● Description of the task
Reproduce word for word the passage of the interview transcript that begins with the words containing "Ana Zamora 13:10" and ends with "future for yourself?".

Clarence Maclin 11:36
Elizabethian period play. So we’re It’s very colorful, and I’m posturing and posturing and and then the director, Peter Barbieri, he says, Oh, listen, you postured really well. Gave me two lines. You gave me two lines.That was it. Now, I got bit by the bug. I want to be the lead now. I need more lines now.
Ana Zamora 11:59
Oh, I know the feeling I’m a theater nerd myself, and I know the feeling, once you get that first lines, just want more.
Clarence Maclin 12:06
Yeah, the transformation that takes place in the movie of of going from one mindset to another, that’s a real transformation that took place for me, with me, while I was in prison, and a large part of it is due to the arts, and another part of it is due to the education that the combined two because at the time I was doing rehabilitation through the arts, I was also getting my degree in behavioral science. So the two go hand in hand. For me, they just work so well together. These two programs are what really brought me into the light, into the truth of what my destiny should be, what I should be doing. As far as storytelling, this is my thing, you know. And I would have never knew that had but for finding the stage and and getting around these remarkable brothers and these remarkable volunteers that came in and and, you know, that was the springboard into college, because many of the brothers that was in RTA were also in college programs.
Ana Zamora 13:10
Yeah, that’s incredible. Um, I want to, I want to back up a little bit, though. So after you got into the program, it sounds like you worked really hard for a whole year to stay out of trouble. I did get into the program you get your first roles. Was there a particular moment when you started to see a different future for yourself?

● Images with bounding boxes
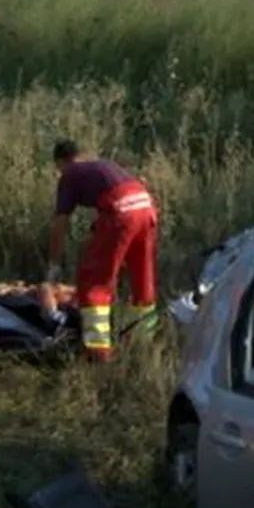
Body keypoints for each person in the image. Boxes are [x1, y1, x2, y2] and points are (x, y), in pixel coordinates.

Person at [45, 140, 159, 362]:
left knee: (93, 281)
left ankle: (98, 354)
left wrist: (54, 265)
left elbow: (60, 224)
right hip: (145, 206)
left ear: (61, 162)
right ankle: (143, 344)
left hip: (122, 212)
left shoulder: (70, 174)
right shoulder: (103, 166)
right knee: (142, 278)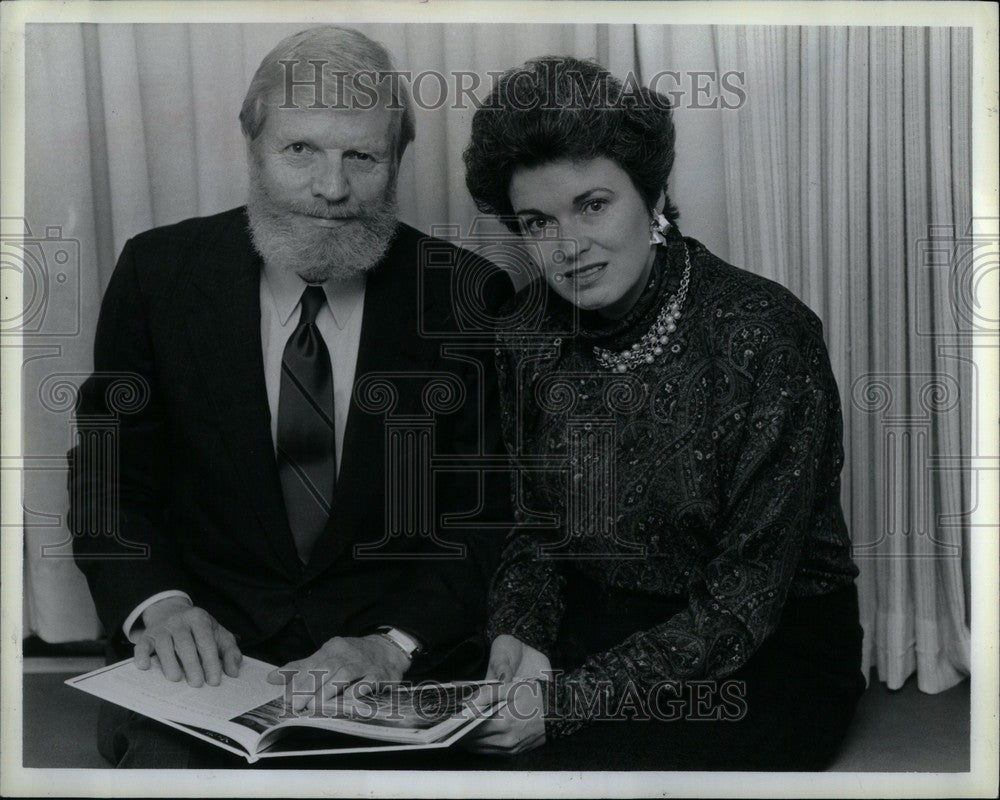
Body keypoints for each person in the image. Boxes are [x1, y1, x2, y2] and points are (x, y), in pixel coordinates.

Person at [69, 26, 512, 768]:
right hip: (202, 666)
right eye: (301, 149)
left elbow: (490, 513)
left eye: (361, 157)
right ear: (253, 144)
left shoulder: (468, 295)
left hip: (394, 671)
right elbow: (112, 479)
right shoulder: (157, 274)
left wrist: (393, 643)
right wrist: (161, 604)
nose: (332, 190)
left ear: (396, 160)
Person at [458, 56, 865, 770]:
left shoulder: (766, 333)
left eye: (592, 204)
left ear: (655, 197)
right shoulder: (524, 335)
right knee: (458, 747)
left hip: (768, 645)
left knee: (588, 776)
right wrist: (520, 640)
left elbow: (745, 601)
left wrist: (564, 705)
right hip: (603, 618)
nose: (569, 247)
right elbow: (537, 529)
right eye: (537, 221)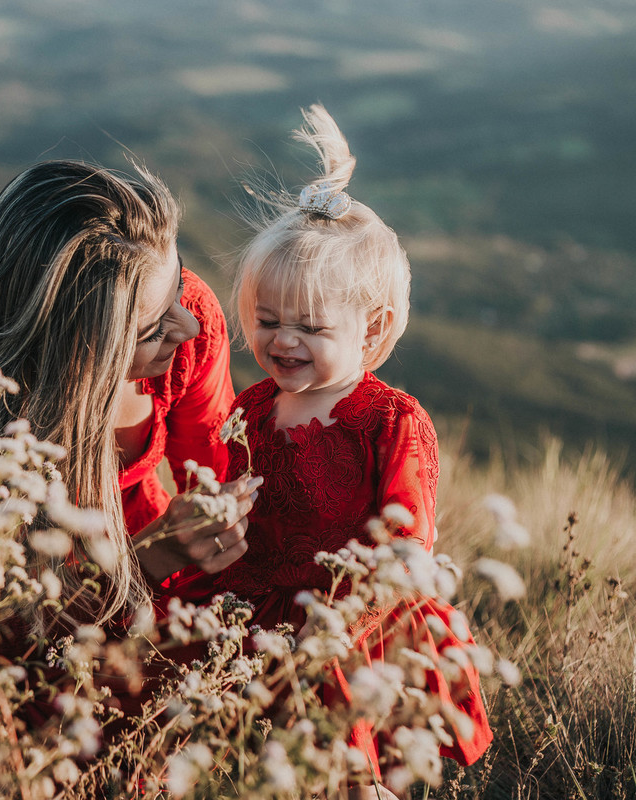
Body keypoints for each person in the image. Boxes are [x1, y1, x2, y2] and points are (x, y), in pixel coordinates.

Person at [207, 105, 492, 792]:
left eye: (309, 325)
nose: (283, 341)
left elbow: (408, 542)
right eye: (267, 320)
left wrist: (333, 630)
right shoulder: (252, 407)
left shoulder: (389, 420)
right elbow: (231, 501)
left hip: (356, 624)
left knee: (348, 768)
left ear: (374, 327)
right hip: (261, 606)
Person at [0, 158, 261, 636]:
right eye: (152, 328)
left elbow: (220, 481)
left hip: (166, 597)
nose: (189, 325)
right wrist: (153, 554)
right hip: (43, 632)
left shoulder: (190, 321)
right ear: (75, 349)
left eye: (177, 285)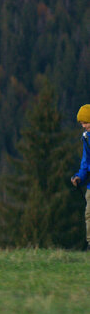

● Output for this exercise
Ana Zamora 13:10
Yeah, that’s incredible. Um, I want to, I want to back up a little bit, though. So after you got into the program, it sounds like you worked really hard for a whole year to stay out of trouble. I did get into the program you get your first roles. Was there a particular moment when you started to see a different future for yourself?